While acyclical inflation has fallen all the way back to its pre-pandemic average, cyclical PCE remains at its 40-year highs. The Wizard of the Fed has been pulling the rate-hiking levers, but they have done little to directly quell inflation.

It’s even worse if we account for borrowing costs. Mortgage costs were taken out of CPI in 1983 and car repayments in 1998. In a recent NBER paper by Larry Summers et al, the authors reconstruct CPI to take account of housing borrowing costs.

Inflation on this measure not only peaked much higher than it did in the 1970s, it is still running at 8%. Again, the question lingering in the air is: … and the Fed is considering cutting rates?

Source: NBER Working Paper 32163

(The main point of the paper is that the reason consumer sentiment indices have been depressed despite falling inflation is that they do include the impact of higher borrowing costs.)

If monetary policy was operating in the way expected, we would expect to see more slack in the economy. Yet this has signally failed to happen. The index of spare labor capacity – composed of the unemployment rate and productivity - has fallen only marginally, and remains stuck at 50-year highs.

Other measures of slack, including capacity utilization and job openings as a percentage of the unemployed are still near highs or remain historically very elevated. Under this backdrop, a Fed cut looks distinctly unwise.

Why did we not see a bigger rise in unemployment or drop in job openings despite the steep rate-hiking cycle?
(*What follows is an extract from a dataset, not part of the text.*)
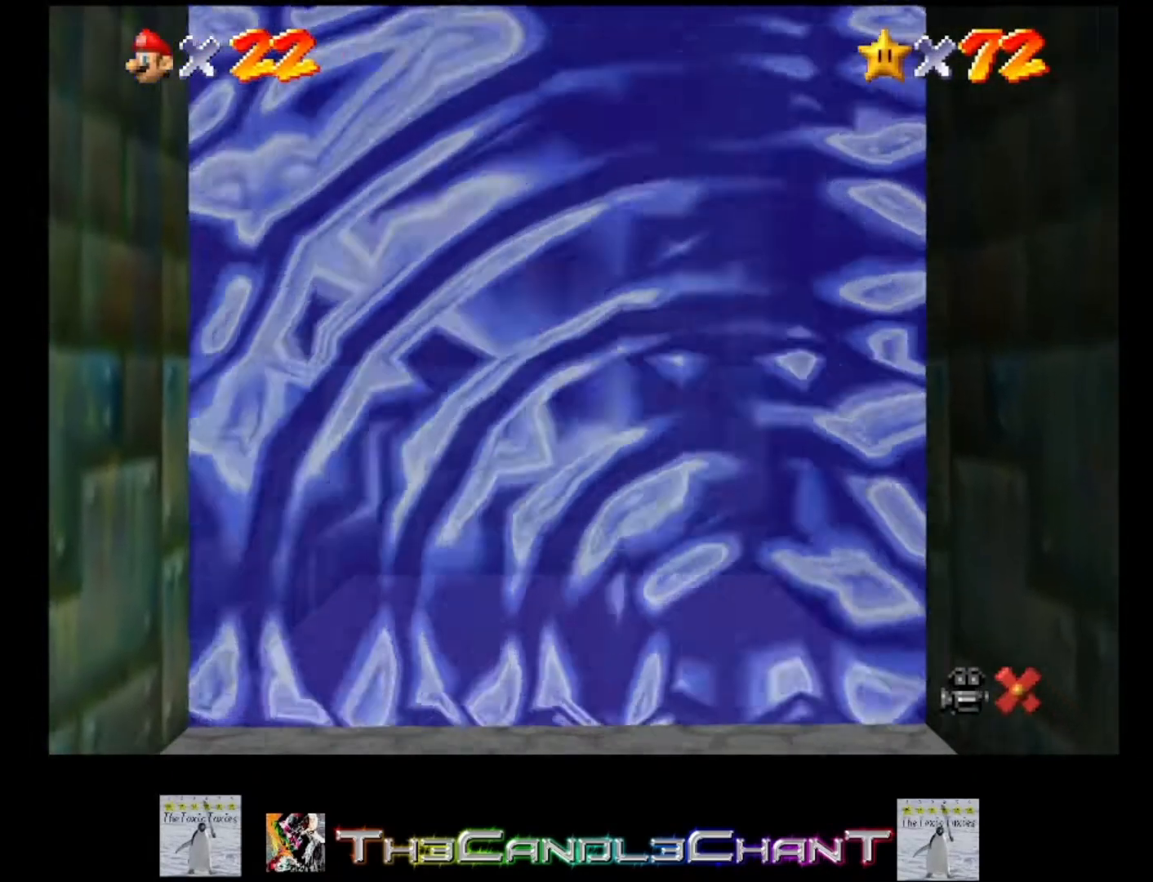
{"buttons": [], "left_stick": "center", "right_stick": "center", "events": [[33, "A", "up"], [33, "X", "up"], [133, "X", "down"], [200, "X", "up"]]}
In short, massive government deficits allowed job hoarding.

The Kalecki-Levy equation illustrates the link between corporate profits and private and foreign-sector savings. Simply put, the more the household or government sectors dissave, i.e. spend, the higher are profit margins.

In this cycle, it has been the government’s dissaving that has allowed the corporate sector in aggregate to grow profits and - capitalizing on monopolization and on the unique economic disruption seen in the wake of the pandemic - expand profit margins.

It’s for the same reason that EPS growth has bounced back. (Buybacks also play a part here, but they too tend to happen when companies’ profits are growing, which is much easier when the government is spending like a drunken sailor.) As the chart below shows, there is a strong relationship between EPS and job openings, with EPS growth recently turning back up.

With such little movement on slack, no wonder the fall in inflation was due to factors outside of the Fed’s direct influence, most notably China’s glacial recovery. But that leaves markets in an increasingly precarious spot.

Inflation likely lulled the Fed into a false in of security when it performed its policy pirouette in December. But as was clear then and is clear now, this CPI movie isn’t over yet. Furthermore, any recession the Fed may have been wanting to circumvent continues to look off the cards for the next 3-6 months.

Yet the bank may still cut rates, on limited pretext, so confident they sounded last year that they would. That will inflame stock and other asset-bubble risks even more, at a time when we already have bitcoin making new highs and a dog “wif” a hat buying ad space on the Las Vegas Sphere.

Gorillas playing basketball is a very odd thing; the Fed cutting rates before the last quarter of this year would be even odder. Before then, though, markets are likely to try to re-impose some sobriety by reducing or eliminating the number of rate cuts priced in.